Step 2 - View services in SigNoz
This section showcases some of the key views in SigNoz for monitoring Spring Boot Applications.
Manual Instrumentation in Spring Boot Applications
Manual instrumentation allows you to define your Spans within the code itself rather than relying on automatic instrumentation finding the entry point for a trace. Manual instrumentation is especially helpful for applications that don’t use an application server such as Tomcat, JBoss, or Jetty.
Manual instrumentation should not be needed for most Spring Boot use cases.

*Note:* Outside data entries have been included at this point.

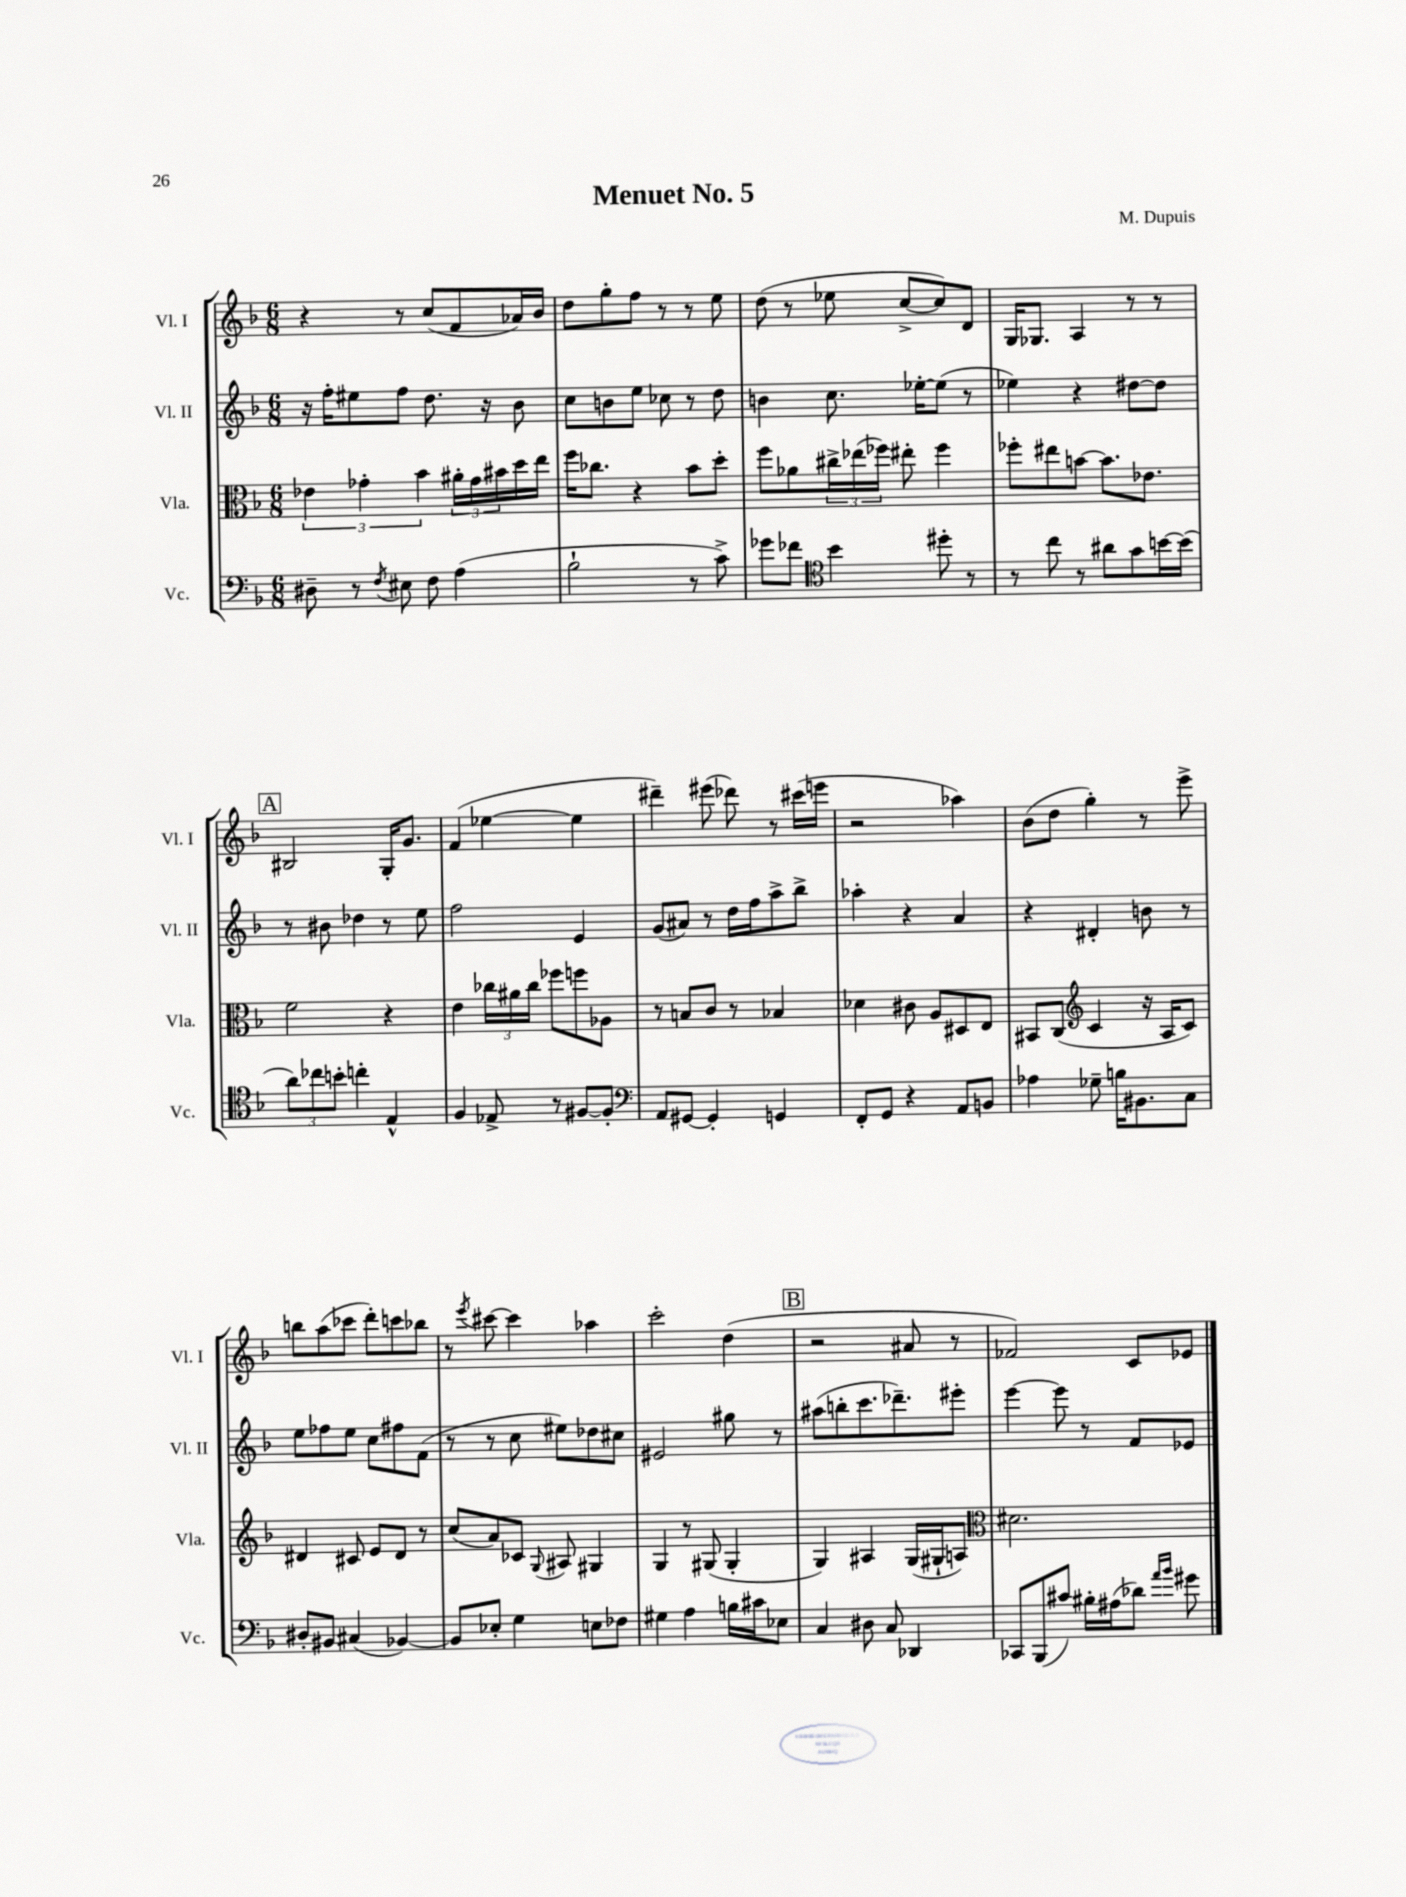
\header { title = "Menuet No. 5" composer = "M. Dupuis" }
<<
\new StaffGroup <<
\new Staff = "s0" \with { instrumentName = "Vl. I" shortInstrumentName = "Vl. I" } {
    \clef treble \key f \major \numericTimeSignature \time 6/8
    r4 r8 c''8( f'8 aes'16) bes'16 |
    d''8 g''8-. f''8 r8 r8 e''8 |
    d''8( r8 ees''8 c''8~-> c''8) d'8 |
    g16 ges8. a4 r8 r8 |
    \mark \markup { \box "A" } bis2 g16-. g'8. |
    f'4( ees''4~ ees''4 |
    dis'''4--) eis'''8( des'''8) r8 cis'''16( e'''16 |
    r2 aes''4) |
    bes'8( d''8 g''4-.) r8 e'''8-> |
    b''8 a''8( ces'''8 d'''8-.) c'''8 bes''8 |
    r8 \acciaccatura { e'''8 } cis'''8~ cis'''4 aes''4 |
    c'''2-. d''4( |
    \mark \markup { \box "B" } r2 ais'8 r8 |
    fes'2) c'8 ees'8 \bar "|." |
}
\new Staff = "s1" \with { instrumentName = "Vl. II" shortInstrumentName = "Vl. II" } {
    \clef treble \key f \major \numericTimeSignature \time 6/8
    r16 f''16-. eis''8 f''8 d''8. r16 bes'8 |
    c''8 b'8 e''8 ces''8 r8 d''8 |
    b'4 c''8. ees''16~-. ees''8( r8 |
    ees''4) r4 dis''8~ dis''8 |
    \mark \markup { \box "A" } r8 bis'8 des''4 r8 e''8 |
    f''2 e'4 |
    g'8( ais'8) r8 d''16 f''16 a''8-> bes''8-> |
    aes''4-. r4 a'4 |
    r4 dis'4-. b'8 r8 |
    e''8 fes''8 e''8 c''8 fis''8 f'8( |
    r8 r8 c''8 eis''8) des''8 cis''8 |
    eis'2 gis''8 r8 |
    \mark \markup { \box "B" } ais''8( b''8-. c'''8. des'''8.--) eis'''8-. |
    e'''4~ e'''8 r8 f'8 ees'8 \bar "|." |
}
\new Staff = "s2" \with { instrumentName = "Vla." shortInstrumentName = "Vla." } {
    \clef alto \key f \major \numericTimeSignature \time 6/8
    \tuplet 3/2 { ees'4 ges'4-. bes'4 } \tuplet 3/2 { ais'16-. ges'16 bis'16 } d''16 e''16 |
    f''16 ces''8. r4 bes'8 d''8-. |
    f''8 aes'8 \tuplet 3/2 { cis''16-> ees''16( fes''16) } eis''8-. fes''4 |
    fes''8-. eis''8 b'8~ b'8. ees'8. |
    \mark \markup { \box "A" } f'2 r4 |
    e'4 \tuplet 3/2 { ces''16 ais'16 ces''16 } fes''8 f''8 aes8 |
    r8 b8 c'8 r8 bes4 |
    des'4 cis'8 a8 dis8 e8 |
    bis,8 c8( \clef treble c'4 r16 a16 c'8) |
    dis'4 cis'8 e'8 dis'8 r8 |
    c''8( a'8) ces'8 \appoggiatura { g8 } ais8 gis4 |
    g4 r8 gis8( gis4-. |
    \mark \markup { \box "B" } g4) ais4 g16( gis16-! a8) |
    \clef alto dis'2. \bar "|." |
}
\new Staff = "s3" \with { instrumentName = "Vc." shortInstrumentName = "Vc." } {
    \clef bass \key f \major \numericTimeSignature \time 6/8
    dis8-- r8 \acciaccatura { f8 } eis8 f8 a4( |
    bes2-! r8 c'8->) |
    ges'8 fes'8 \clef tenor bes'4 dis''8-. r8 |
    r8 c''8 r8 ais'8 g'8 b'16~ b'16( |
    \mark \markup { \box "A" } \tuplet 3/2 { a'8) ces''8 b'8-. } c''4-. e4-^ |
    f4 ees8-> r8 fis8~ fis8-. |
    \clef bass a,8 gis,8~ gis,4-. g,4 |
    f,8-. g,8 r4 a,8 b,8 |
    aes4 ges8-- b16 bis,8. c8 |
    dis8-. bis,8 cis4( bes,4~) |
    bes,8 ees8-. g4 e8 fes8 |
    gis4 a4 b16 cis'16 ees8 |
    \mark \markup { \box "B" } c4 dis8 c8 des,4 |
    ces,8 bes,,8( cis'8) bis16-. ais16( des'8) \grace { a'16 bes'16 } gis'8 \bar "|." |
}
>>
>>
\layout { \context { \Score \remove "Bar_number_engraver" } }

Important Metrics that Matter for Spring Boot Application
When running Spring Boot micro-services, it is critical to understand the following metrics to ensure a smooth running application.
Root duration:
Root duration is the server response time (AKA Server delay) for a transaction. This is the amount of time the server takes to begin streaming data back to the client without taking into account time spent on the network. This metric should be used as an SLI (Service Level Indicator).Memory allocations:
Java uses a heap for memory management split up into multiple areas, including Eden, Survivor, and Old Generation. During the application lifecycle, if an object in memory is needed for a long period of time, it will progress from Eden → Survivor → Old Generation.Garbage Collection rates:
Garbage collection is a feature of modern languages that cleans up unused memory over time to ensure that memory is available for new objects and other applications running on the same system.
Stop-The-World garbage collection freezes the execution of the application to clear unused memory. Higher percentages of Stop-The-World GC will result in higher CPU utilization and higher response times. If this happens frequently, you may need to optimize your JVM settings.Available worker threads:
Worker threads are the way the application server processes requests. When a request comes in, it is allocated to a worker thread to return the response to the user. Having too few worker threads will result in a head-of-line blocking delay. Conversely, having too many worker threads will result in high resource consumption on the host and CPU scheduling delays.CPU utilization:
CPU utilization tells us how busy the system is. If we are seeing consistently high CPU utilization for an application it may degrade the performance of the application as threads wait for CPU availability. In virtual environments, watch out for CPU Steal, which is CPU contention at the hypervisor level.Exceptions:
Exceptions are thrown when an application encounters an error that has not been accounted for, such as dividing by zero or trying to open a file that doesn’t exist. Exceptions should be something that we look at to understand the health of the application, as they may trigger user-facing errors. Some exceptions may be acceptable if the code can be recovered. If in doubt, ask your developer.
Conclusion
In this article, we used OpenTelemetry to instrument a sample Spring Boot application by collecting all three signals: metrics, traces, and logs. This configuration gives us a full view of the Spring Boot application and the ability to track down application or performance problems. We also looked at the advantages of automatic instrumentation and metrics that can be used to inform Service Level Objectives and how they impact the end user.
Now that you have instrumented your Spring Boot Application, your next step can be to package your service into a container. This can be done using Docker Compose or using an orchestration platform like Kubernetes.